Pick out every line in the material below that contains the string "sketchPlane", and copy each of those lines in full.

╭──

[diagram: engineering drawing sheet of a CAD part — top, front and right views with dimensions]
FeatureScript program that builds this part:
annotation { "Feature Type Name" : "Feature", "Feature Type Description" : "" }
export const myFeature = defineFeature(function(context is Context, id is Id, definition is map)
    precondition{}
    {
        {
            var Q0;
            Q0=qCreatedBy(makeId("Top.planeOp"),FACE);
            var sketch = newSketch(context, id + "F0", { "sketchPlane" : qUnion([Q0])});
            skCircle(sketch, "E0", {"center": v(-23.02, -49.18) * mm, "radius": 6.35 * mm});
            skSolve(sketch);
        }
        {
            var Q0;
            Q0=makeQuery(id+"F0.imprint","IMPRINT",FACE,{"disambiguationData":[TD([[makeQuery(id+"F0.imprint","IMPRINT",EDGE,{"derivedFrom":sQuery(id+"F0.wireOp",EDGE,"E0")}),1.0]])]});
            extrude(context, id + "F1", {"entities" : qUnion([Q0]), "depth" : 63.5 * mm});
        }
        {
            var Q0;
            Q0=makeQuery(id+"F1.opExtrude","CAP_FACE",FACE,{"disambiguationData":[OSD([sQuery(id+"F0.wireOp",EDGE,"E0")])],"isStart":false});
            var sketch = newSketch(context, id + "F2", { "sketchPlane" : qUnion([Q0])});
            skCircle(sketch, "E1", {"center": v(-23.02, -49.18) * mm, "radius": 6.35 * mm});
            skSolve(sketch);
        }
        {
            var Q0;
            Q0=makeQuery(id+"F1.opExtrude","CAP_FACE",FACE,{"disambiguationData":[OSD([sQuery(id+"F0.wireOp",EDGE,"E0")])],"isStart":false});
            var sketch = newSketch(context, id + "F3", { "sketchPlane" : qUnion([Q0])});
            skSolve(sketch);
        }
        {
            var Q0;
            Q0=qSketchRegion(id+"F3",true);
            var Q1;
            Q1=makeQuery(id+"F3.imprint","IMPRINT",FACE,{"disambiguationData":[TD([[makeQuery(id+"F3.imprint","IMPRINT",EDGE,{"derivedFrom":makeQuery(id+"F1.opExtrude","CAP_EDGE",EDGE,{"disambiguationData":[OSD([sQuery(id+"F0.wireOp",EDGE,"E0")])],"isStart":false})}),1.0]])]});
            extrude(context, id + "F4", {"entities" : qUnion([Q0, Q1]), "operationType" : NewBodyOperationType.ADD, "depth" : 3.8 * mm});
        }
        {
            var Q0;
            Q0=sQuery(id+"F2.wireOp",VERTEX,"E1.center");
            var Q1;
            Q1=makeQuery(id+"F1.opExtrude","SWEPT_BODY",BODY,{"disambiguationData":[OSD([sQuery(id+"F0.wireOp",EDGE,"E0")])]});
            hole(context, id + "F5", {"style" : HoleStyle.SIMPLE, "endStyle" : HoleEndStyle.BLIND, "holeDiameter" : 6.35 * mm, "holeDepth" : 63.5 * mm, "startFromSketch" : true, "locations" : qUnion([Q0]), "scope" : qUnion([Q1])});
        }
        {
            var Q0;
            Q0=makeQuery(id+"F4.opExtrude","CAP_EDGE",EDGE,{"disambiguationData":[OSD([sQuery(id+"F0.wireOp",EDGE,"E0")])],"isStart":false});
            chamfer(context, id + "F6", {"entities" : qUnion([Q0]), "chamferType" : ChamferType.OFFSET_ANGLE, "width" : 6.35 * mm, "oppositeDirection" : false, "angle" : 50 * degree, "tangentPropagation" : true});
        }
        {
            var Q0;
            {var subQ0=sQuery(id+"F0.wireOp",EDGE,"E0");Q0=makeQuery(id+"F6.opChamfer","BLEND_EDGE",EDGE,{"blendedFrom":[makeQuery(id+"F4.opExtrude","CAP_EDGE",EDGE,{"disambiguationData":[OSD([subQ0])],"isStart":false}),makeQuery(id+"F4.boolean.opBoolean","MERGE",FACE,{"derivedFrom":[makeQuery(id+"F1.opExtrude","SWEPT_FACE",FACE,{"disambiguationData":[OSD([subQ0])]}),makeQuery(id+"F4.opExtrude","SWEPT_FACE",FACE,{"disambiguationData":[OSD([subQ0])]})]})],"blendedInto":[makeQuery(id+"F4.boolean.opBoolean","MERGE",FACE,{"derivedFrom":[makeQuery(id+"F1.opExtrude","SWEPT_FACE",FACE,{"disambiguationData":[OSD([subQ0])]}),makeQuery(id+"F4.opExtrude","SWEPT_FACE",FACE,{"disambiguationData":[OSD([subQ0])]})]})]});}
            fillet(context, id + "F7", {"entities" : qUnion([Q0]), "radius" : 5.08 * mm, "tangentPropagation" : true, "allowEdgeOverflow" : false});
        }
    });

╰──

* [Task solution]
            var sketch = newSketch(context, id + "F0", { "sketchPlane" : qUnion([Q0])});
            var sketch = newSketch(context, id + "F2", { "sketchPlane" : qUnion([Q0])});
            var sketch = newSketch(context, id + "F3", { "sketchPlane" : qUnion([Q0])});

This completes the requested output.